Like Christie’s own works, this is a plot that simmers and develops over time, with events of the past shaping current actions. Jónasson plays with this timeline to great effect. We get snippets of a press interview with the missing author, conducted seven years before her disappearance, peppered throughout the story. We also journey back to view a bank robbery being planned four decades previously and the subsequent police involvement, including the return of Detective Hulda, well known to readers of Jónasson’s earlier works.
It all creates a slow burn of a plot – a crime investigation where it’s not always apparent whether a crime has even been committed. For those looking for the darkness and chills often found in Nordic noir this may be disappointing, but The Mysterious Case of the Missing Crime Writer is a different beast. This is a work very much in the mould of golden age crime mysteries, but that doesn’t make it a museum piece. What we get is the time and space to delve into character, to play the long game and revel in the detail.
Jónasson, himself something of a Christie expert, used the same technique in his last novel, Death at the Sanatorium. While this isn’t a sequel as such and can be read without familiarity with any previous Jónasson works, it is a continuation of themes and characters developed earlier.
We learn more here about Helgi’s own troubled domestic life, his attempt to escape an abusive relationship, and his continuing efforts to fit into the police system despite being perceived as something of a lone outsider.
Jónasson also has some fun, taking a wry, often tongue-in-cheek look at Icelandic crime writing itself. Comments about Icelandic crime writers’ pseudonyms, screen adaptations, and politicians writing crime novels will all elicit a knowing nod from any reader familiar with the Icelandic literary scene.
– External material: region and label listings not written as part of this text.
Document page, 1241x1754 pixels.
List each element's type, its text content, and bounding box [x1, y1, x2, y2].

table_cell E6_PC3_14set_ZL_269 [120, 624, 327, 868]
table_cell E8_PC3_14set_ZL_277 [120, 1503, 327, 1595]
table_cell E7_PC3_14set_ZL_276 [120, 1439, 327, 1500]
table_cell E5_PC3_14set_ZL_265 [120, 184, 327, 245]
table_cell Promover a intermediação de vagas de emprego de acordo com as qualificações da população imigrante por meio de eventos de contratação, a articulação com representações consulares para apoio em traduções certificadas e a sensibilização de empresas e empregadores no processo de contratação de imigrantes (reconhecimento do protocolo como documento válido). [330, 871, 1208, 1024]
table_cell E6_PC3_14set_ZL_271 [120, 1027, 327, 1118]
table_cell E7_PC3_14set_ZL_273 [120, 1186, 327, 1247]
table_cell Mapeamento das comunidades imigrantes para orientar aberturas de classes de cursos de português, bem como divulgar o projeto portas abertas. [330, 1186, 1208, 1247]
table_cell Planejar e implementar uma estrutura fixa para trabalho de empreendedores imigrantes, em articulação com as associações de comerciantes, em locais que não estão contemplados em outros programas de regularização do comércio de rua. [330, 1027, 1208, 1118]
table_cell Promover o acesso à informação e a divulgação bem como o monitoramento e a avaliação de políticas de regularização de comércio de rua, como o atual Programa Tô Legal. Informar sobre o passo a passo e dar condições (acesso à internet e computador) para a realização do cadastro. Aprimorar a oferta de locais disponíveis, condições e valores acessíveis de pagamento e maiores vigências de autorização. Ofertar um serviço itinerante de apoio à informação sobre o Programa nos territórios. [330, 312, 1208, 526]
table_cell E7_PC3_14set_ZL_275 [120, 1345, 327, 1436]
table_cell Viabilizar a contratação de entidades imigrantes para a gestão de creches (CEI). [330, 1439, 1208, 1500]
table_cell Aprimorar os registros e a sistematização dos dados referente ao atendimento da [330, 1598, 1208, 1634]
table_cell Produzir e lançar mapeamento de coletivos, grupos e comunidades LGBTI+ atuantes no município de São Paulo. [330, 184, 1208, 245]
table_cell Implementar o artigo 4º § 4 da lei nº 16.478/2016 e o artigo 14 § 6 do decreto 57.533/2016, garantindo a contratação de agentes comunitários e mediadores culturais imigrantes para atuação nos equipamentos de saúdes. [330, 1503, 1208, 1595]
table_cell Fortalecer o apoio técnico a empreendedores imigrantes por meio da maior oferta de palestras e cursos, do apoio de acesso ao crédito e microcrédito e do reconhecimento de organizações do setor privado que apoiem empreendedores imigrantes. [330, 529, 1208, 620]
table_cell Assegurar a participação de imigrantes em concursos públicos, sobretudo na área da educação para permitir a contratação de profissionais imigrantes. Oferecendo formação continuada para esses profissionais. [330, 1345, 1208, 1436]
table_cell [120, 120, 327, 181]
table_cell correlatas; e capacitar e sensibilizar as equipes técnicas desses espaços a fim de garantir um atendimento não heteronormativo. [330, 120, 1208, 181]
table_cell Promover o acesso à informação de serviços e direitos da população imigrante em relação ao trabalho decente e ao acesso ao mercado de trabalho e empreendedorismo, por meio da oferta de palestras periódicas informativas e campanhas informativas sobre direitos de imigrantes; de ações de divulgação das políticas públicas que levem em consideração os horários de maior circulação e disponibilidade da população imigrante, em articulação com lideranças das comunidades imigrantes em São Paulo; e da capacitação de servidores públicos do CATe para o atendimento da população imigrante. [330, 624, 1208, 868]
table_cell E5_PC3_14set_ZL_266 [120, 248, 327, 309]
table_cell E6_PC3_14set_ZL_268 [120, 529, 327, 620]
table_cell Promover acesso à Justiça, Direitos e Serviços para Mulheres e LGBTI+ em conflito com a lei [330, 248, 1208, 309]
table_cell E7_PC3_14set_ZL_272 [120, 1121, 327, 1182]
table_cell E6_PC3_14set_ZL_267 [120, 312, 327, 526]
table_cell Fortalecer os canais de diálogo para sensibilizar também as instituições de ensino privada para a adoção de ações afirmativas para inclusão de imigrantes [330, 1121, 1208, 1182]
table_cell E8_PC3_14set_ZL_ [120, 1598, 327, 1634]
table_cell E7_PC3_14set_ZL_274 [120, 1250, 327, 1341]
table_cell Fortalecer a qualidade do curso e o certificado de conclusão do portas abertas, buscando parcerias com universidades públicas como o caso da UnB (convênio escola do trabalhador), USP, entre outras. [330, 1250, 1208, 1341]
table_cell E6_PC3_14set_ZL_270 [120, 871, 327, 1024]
Like Christie herself, Jónasson throws in just enough red herrings to confuse the reader and weaves the previously disparate threads together at the end with theatrical flair. The cliffhanger ending suggests there’s more to learn about Detective Helgi. What classic Christie device Jónasson chooses to tell that story remains to be seen.
The Mysterious Case of the Missing Crime Writer by Ragnar Jónasson, translated by Victoria Cribb, is published by Michael Joseph.